![]() |
Tweet |
ESKİŞEHİR – Türkiye Büyük Millet Meclisi’nde kabul edilen ve yasalaşarak yürürlüğe giren İklim Kanunu’na yönelik kamuoyunda oluşan tepkiler karşısında yetkililer sessiz kalmayı tercih ederken, Anahtar Parti Eskişehir İl Başkanı Çağlar Ölce, konuyla ilgili kapsamlı bir açıklama yaptı. Ölce, “Yasa halktan doğmamış, milletin menfaatini gözetmeyen küresel bir projedir. Çevreyi değil, vatandaşın özgürlüğünü ve üretim hakkını sınırlamaktadır” dedi.
Başkan Ölce, söz konusu kanunun kamuoyuna ‘çevre hassasiyeti’ söylemiyle sunulmasına rağmen asıl amacının toplum üzerinde yeni bir denetim ve yönlendirme sistemi kurmak olduğunu belirtti:
“Yerli olan halktan doğar, millî olan halkın yararını gözetir. Ancak bu metin ne yerli ne de millîdir. Eskişehir gibi hem sanayi hem tarım kenti olan şehirler, bu yasanın doğrudan hedefindedir. Üretici yönlendirilecek, sanayici cezalandırılacak, vatandaş maliyet yükü altında ezilecektir.”
“Karbon ayak iziyle özgürlük kısıtlanmayacak” diyorsunuz, ancak bireylerin tüketim ve ulaşım tercihleri izleniyor ve kayıt altına alınıyor.

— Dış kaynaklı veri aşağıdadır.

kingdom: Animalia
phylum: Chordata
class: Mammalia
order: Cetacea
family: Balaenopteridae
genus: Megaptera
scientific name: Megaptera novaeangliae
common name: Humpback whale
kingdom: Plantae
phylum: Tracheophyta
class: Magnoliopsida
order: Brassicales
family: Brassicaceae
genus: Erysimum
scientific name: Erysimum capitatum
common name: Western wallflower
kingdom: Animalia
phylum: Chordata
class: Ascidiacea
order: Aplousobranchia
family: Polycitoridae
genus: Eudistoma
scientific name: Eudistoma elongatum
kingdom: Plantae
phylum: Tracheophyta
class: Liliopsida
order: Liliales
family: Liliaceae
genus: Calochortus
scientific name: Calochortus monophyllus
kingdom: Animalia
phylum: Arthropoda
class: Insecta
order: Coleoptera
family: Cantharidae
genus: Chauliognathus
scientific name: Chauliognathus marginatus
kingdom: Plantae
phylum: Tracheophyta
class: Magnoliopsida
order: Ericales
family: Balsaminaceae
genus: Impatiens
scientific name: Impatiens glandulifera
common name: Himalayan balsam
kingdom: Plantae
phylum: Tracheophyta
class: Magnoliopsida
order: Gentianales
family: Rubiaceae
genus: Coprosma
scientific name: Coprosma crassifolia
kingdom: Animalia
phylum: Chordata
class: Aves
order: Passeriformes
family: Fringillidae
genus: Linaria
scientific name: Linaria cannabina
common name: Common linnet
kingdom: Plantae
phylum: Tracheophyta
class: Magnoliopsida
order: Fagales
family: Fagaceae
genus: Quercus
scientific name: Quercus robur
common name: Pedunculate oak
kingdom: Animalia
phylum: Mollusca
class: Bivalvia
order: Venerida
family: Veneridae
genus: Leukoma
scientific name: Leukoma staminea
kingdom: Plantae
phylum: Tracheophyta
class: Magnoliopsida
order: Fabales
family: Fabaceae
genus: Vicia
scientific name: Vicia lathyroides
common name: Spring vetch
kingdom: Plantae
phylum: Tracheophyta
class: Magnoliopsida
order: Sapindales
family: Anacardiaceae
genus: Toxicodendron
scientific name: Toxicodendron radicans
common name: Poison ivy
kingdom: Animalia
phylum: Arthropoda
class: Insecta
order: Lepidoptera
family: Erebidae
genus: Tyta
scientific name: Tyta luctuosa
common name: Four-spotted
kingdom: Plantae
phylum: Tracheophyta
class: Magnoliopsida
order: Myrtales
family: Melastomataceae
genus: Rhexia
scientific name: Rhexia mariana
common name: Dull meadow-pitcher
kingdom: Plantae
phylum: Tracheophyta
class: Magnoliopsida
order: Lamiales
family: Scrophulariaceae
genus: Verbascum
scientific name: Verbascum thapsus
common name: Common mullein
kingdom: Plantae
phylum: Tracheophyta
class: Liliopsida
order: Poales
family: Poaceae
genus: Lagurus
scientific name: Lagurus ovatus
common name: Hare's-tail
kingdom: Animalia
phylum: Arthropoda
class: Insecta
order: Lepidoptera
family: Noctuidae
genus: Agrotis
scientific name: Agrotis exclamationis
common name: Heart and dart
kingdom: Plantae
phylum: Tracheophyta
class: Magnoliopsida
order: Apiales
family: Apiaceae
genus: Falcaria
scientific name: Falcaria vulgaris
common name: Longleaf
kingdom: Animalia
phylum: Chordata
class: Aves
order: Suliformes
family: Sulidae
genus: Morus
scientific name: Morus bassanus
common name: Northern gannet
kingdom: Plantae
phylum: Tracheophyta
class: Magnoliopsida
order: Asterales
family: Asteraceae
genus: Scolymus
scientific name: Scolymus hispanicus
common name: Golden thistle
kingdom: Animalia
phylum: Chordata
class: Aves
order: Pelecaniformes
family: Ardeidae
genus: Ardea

“Emisyon Ticaret Sistemi yalnızca sanayiye uygulanacak” diyorsunuz, ancak artan maliyetler ürün ve hizmet fiyatları üzerinden doğrudan vatandaşa yansıyacaktır.
“Tarım yasaklanmıyor” diyorsunuz, ama yalnızca “uyumlu” ürünlere destek verileceği açıkça belirtiliyor. Bu, çiftçiyi yönlendirmektir.
“Hayvancılık serbest” diyorsunuz, ancak metan gazı bahanesiyle otlatma alanları sınırlandırılıyor, yapay et projeleri teşvik ediliyor.
“Paris Anlaşması kalkınmayı destekliyor” diyorsunuz, fakat kırsal alanlar karbon sertifikaları üzerinden finansal piyasalara açılıyor.
“Fosil yakıtlar yasaklanmayacak” diyorsunuz, ancak bu alanlardaki yatırımların finansal erişimi bilinçli olarak sınırlandırılıyor.
“İfade özgürlüğü korunuyor” diyorsunuz, fakat resmi görüş dışında yapılan açıklamalar ‘yanıltıcı bilgi yaymak’ kapsamında cezalandırılabilecek.
“Karbon ayak izine göre vatandaş cezalandırılmayacak” diyorsunuz, ama bu veriler kredi puanı, sigorta primi ve ulaşım tarifelerinde sınırlama gerekçesi olarak kullanılabilir.
“Çevre için zorunlu” diyorsunuz, fakat yıllardır çevre tahribatına sessiz kalanlar, şimdi halkı ikna etmeye çalışıyor. Neden şimdi?
Çağlar Ölce açıklamasının sonunda şu değerlendirmelerde bulundu:
“Eskişehir halkı, bu yasayı sadece bir çevre düzenlemesi olarak görmemelidir. Bu yasa, çiftçinin ürününü, sanayicinin yatırımını, vatandaşın hayat tarzını doğrudan şekillendirme amacı taşımaktadır. Biz çevreyi gerçekten koruyan ama halkın iradesini dışlamayan bir yaklaşımı savunuyoruz. Bu nedenle İklim Kanunu’nun mevcut haliyle uygulanmasını reddediyoruz.”
Talebimiz Açıktır:
İklim Kanunu’nun halk üzerindeki etkilerine ilişkin şeffaf, detaylı ve bağlayıcı açıklamalar yapılmalı; tüm maddeler halkın ve üreticinin katılımıyla yeniden gözden geçirilmelidir. Aksi takdirde bu yasa, doğayı değil; halkı hedef alan bir ekonomik ve siyasi denetim aracına dönüşecektir.